Why the ONGC-HPCL deal is a cozy arrangement
The Oil and Natural Gas Corp. Ltd (ONGC) and Hindustan Petroleum Corp. Ltd (HPCL) deal has left the government with a big smirk on its face. After all, the deal consideration of Rs473.97 per share, amounting to Rs36,915 crore that ONGC will shell out for a 51% stake in HPCL, will help the government comfortably achieve its divestment target for this fiscal. The transaction is expected to close by the end of this month.
The acquisition price is at a 13.8% premium to HPCL’s closing share price on Friday. Still, ONGC investors are likely to heave a sigh of relief. That’s because the Street was expecting a significant premium compared to what has come through and by that logic, it’s a disappointment for HPCL shareholders.

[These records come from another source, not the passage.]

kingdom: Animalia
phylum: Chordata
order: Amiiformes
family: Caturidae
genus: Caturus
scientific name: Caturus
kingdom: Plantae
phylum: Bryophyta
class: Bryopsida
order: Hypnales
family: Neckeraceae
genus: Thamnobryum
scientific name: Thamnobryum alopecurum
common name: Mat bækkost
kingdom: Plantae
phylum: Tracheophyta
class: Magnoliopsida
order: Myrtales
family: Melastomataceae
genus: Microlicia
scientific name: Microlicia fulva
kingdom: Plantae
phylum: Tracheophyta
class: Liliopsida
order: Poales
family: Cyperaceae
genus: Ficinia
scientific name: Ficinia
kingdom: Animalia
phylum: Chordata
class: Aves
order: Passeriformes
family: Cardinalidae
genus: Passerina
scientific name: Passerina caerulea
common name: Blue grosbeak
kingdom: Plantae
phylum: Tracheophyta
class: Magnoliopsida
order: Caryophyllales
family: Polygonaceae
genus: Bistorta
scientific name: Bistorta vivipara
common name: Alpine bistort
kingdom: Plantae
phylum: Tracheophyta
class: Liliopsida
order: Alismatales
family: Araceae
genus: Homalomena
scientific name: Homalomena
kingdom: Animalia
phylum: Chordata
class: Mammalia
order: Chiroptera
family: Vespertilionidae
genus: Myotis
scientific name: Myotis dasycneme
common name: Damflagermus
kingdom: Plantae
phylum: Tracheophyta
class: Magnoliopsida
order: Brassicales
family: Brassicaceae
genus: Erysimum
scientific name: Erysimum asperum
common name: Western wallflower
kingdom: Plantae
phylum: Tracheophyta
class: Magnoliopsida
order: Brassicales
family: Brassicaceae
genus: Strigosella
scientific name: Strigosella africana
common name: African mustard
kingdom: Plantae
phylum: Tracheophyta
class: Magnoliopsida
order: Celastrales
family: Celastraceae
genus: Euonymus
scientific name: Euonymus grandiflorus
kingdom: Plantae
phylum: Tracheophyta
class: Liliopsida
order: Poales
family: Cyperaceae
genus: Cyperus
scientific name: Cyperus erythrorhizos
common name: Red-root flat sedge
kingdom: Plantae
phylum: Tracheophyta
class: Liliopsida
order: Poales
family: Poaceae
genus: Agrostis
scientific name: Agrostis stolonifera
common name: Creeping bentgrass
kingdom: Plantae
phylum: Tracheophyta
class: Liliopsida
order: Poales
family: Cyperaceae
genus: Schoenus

Secondly, ONGC will not have to make an open offer, which will reduce the additional stress on its pockets.
It’s crucial how ONGC funds the deal, details of which are not yet out. ONGC has the option of monetizing its stakes in Indian Oil Corp. Ltd (IOCL) or Gail (India) Ltd. Still, consolidated debt is expected to increase.
As of 31 March, ONGC’s consolidated debt stood at Rs55,681 crore, translating into debt-to-equity of 0.25 times. IDFC Securities Ltd estimates ONGC group debt (including the $1.2 billion for Gujarat State Petroleum Corp. Ltd’s Krishna-Godavari assets and $2.2 billion for Russia’s Vankor field) could rise substantially if it buys the 51% stake in HPCL by raising debt and by not monetizing its ~14% stake in IOCL. The adjacent chart has details.
On a standalone basis, the deal is expected to turn its net cash balance sheet into net debt one.
Nevertheless, analysts expect the deal to be earnings accretive for ONGC. This column wrote earlier that for integrated oil companies, a lot depends on oil price levels and how best companies are able to hedge against price movements. For example, there have been times when refining companies have been able to perform comparatively better when crude oil prices dropped, as refining margins remained sturdy. ONGC could look to potentially reap benefits from such instances.
HPCL will not see much of an impact owing to this deal. “For HPCL, specifically, the transaction changes little on ground, with the company retaining its independent identity and only direct ownership changing hands,” pointed out Probal Sen of IDFC Securities in a report on 21 January.
What of the stocks?
ONGC shares have been suffering from the overhang of this deal and also fears about rising subsidies. With the deal price at a lower than expected premium, some of those worries are likely to recede. What this means is investor focus will now shift to earnings and firmer crude prices mean outlook on that front is rosy. Investors would do well to follow the production trajectory as well.
For HPCL, recent pressures on marketing margin may weigh on sentiment. Plus benchmark Singapore refining margins have been sequentially lower during the December quarter. In the last three months, the HPCL stock has fallen by a tenth.